This post briefly reviews Stephen D. Perry, “Comparison of Nutritional Intake of Home School Children and Public School Children: A Comparison Study” (M.S. Thesis, 2008) [available fulltext here]
Perry, a lecturer in Food Science at the University of Kentucky, argues that there is a real difference in food consumption between homeschooled students and those who attend public schools.
Perry begins by grounding his study in the growing concern over the dramatic increase in childhood obesity in the United States. He gives a brief history of school lunch programs, noting that the trend in recent decades toward increased a la carte options has generally permitted children to eat more, unhealthy food. Governments are increasingly trying to limit caloric intake at school by reducing choice. Kentucky introduced stringent new guidelines limiting portion size and especially access to soft drinks and junk food through vending machines in 2005. Homeschooled children, however, are free from such guidelines. Do their consumption habits differ from their schooled peers?
To find out Perry obtained a sample of 112 children age 7-11, 65 of whom were homeschooled and 47 of whom attended public schools. These students were recruited on a volunteer basis, not randomly. This dietary study is part of a larger study of these children that examines patterns of physical activity.
For seven days students kept a food intake journal, recording the type and weight of everything they ate and drank. The journals were then assessed using the Nutrition Data System for Research (NDSR) Database.
Perry found that while both groups had a similar diet, the homeschoolers ate more of everything–more fat, more calories, more protein, more sugar, more fiber, etc. BOTH groups ate more than the U.S. RDA for all categories except fiber (and fiber of course is the one category where eating more than the RDA is good for you). Strangely, however, both groups ate fewer than the recommended daily number of calories.
The results surprised Perry, who had hypothesized that there would be no difference between the two groups. In his discussion Perry speculated that the increasingly regulated school environment may have contributed to the lower levels of consumption among public schoolers, and he notes that homeschoolers can eat as much as their parents permit.

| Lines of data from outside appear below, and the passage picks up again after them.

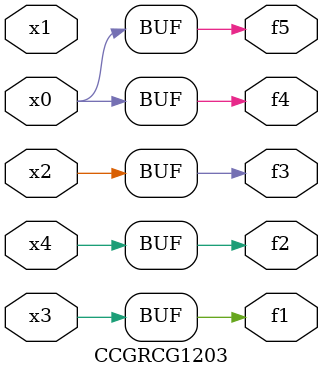
<source format=v>
module CCGRCG1203(
	input x0, x1, x2, x3, x4,
	output f1, f2, f3, f4, f5
);
	assign f1 = x3;
	assign f2 = x4;
	assign f3 = x2;
	assign f4 = x0;
	assign f5 = x0;
endmodule

</source>
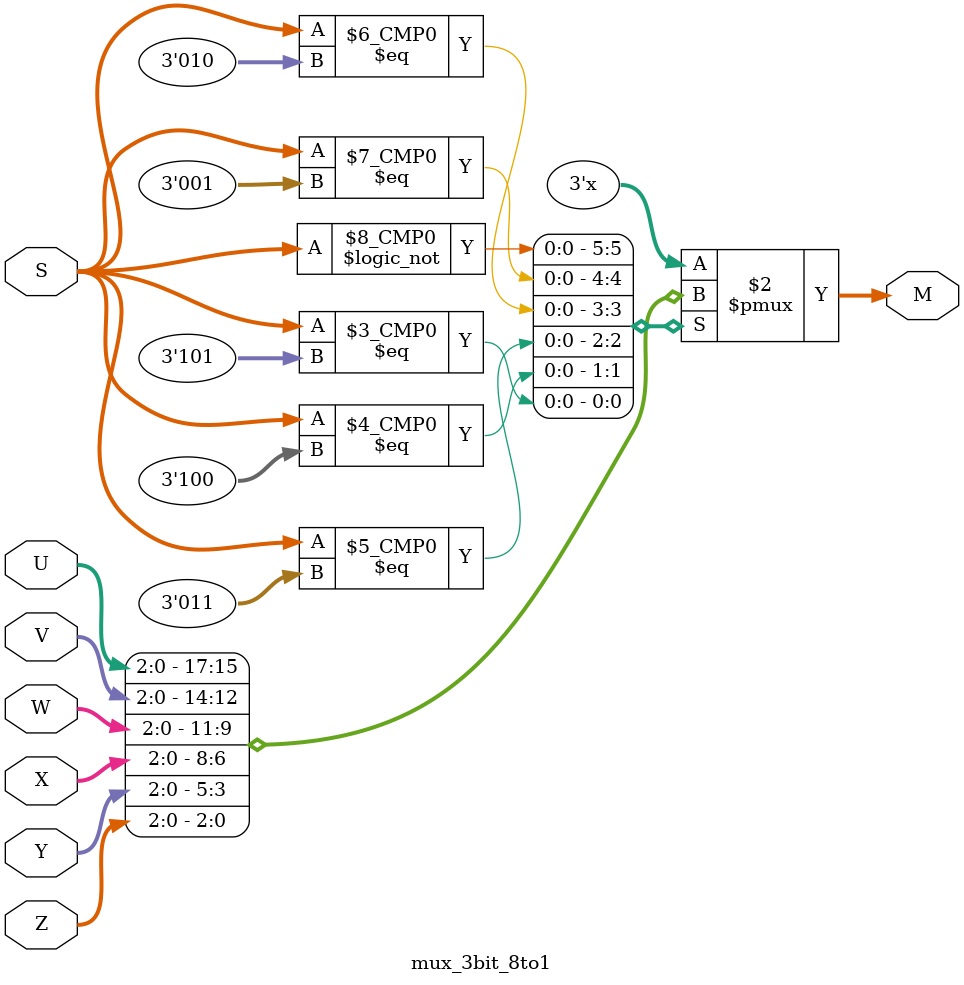
<source format=v>
module mux_3bit_8to1 (S, U, V, W, X, Y, Z, M);
input [2:0] S, U, V, W, X, Y, Z;
output reg [2:0] M;

always@(U or V or W or X or Y or Z or S)
begin
	case(S)
		3'b000: M <= U;
		3'b001: M <= V;
		3'b010: M <= W;
		3'b011: M <= X;
		3'b100: M <= Y;
		3'b101: M <= Z;
	endcase
end

endmodule
</source>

The real problem with this study, and Perry admits it at the end of his thesis, is that its sample is almost all white and middle class, for both groups. The slight difference he found between homeschoolers and public schoolers here is interesting, but it is insignificant compared to differences across racial and class lines. Another factor that he doesn’t mention is region. Obesity rates vary widely by region, with the south consistently ranking as the fattest part of the country. This study’s sample of middle class, mostly white volunteers from Kentucky thus has limited generalizability.
Nevertheless, it is rather interesting that Perry’s homeschoolers out eat their public school peers. It will be even more interesting to see how these results line up with the other part of the study–physical activity. Do these homeschoolers get more or less physical activity than these public schoolers? I’ll be waiting for the answer, and when it comes out, I’ll be sure to report it here.